Gaspare si figurò la persona grave del cavaliere col clarinetto in bocca; e tacque.

— Creda a me: la musica è il miglior conforto nelle disgrazie — seguitò l’altro.

— Lo credo.

— Se mi favorirà qualche volta, suoneremo.

Gaspare allora esclamò entusiasta:

— Volentierissimo!

— Stasera?... Potrebbe?

E gli occhi dello Squiti rifulgevano dietro le lenti.

— Sissignore, posso.

Ripresero la strada; e il cavaliere riprese a dire, senza più sorridere, con tutta gravità:

— Io in casa ci avrei una pianista; ma adesso non ha tempo.

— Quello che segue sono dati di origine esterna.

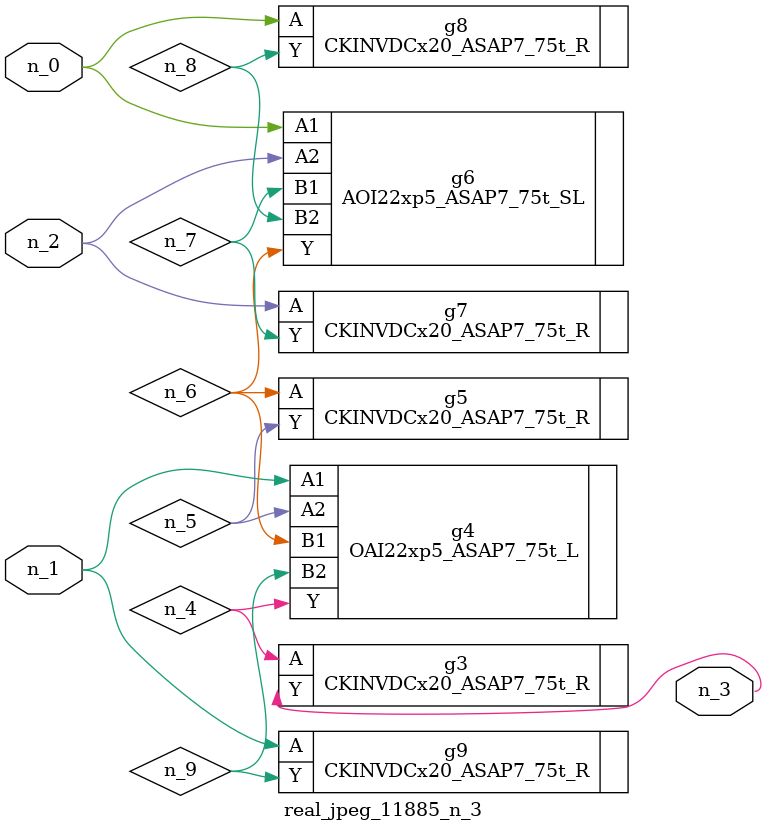
<source format=v>
module real_jpeg_11885_n_3 (n_1, n_0, n_2, n_3);

input n_1;
input n_0;
input n_2;

output n_3;

wire n_5;
wire n_8;
wire n_4;
wire n_6;
wire n_7;
wire n_9;

AOI22xp5_ASAP7_75t_SL g6 ( 
.A1(n_0),
.A2(n_2),
.B1(n_7),
.B2(n_8),
.Y(n_6)
);

CKINVDCx20_ASAP7_75t_R g8 ( 
.A(n_0),
.Y(n_8)
);

OAI22xp5_ASAP7_75t_L g4 ( 
.A1(n_1),
.A2(n_5),
.B1(n_6),
.B2(n_9),
.Y(n_4)
);

CKINVDCx20_ASAP7_75t_R g9 ( 
.A(n_1),
.Y(n_9)
);

CKINVDCx20_ASAP7_75t_R g7 ( 
.A(n_2),
.Y(n_7)
);

CKINVDCx20_ASAP7_75t_R g3 ( 
.A(n_4),
.Y(n_3)
);

CKINVDCx20_ASAP7_75t_R g5 ( 
.A(n_6),
.Y(n_5)
);


endmodule
</source>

— La sua figliola? — domandò Bicci, al quale battè forte il cuore.

— Non ho figliole: la mia pupilla.

«La sua pupilla? La signorina era sotto la sua tutela?» E Bicci pensò con nuova tenerezza: «Orfana come me!»

— La signorina Roccaforte è per me quel che era lei per suo zio. L’ebbi in casa bambina. Il padre....

Gaspare ascoltava il racconto religiosamente, intanto che benediceva suo zio e il clarinetto.

Poi, essendo già innamorato e con la testa nel cuore, si dimenticò di chiedere allo Squiti perchè la signorina Roccaforte non aveva tempo di sonare.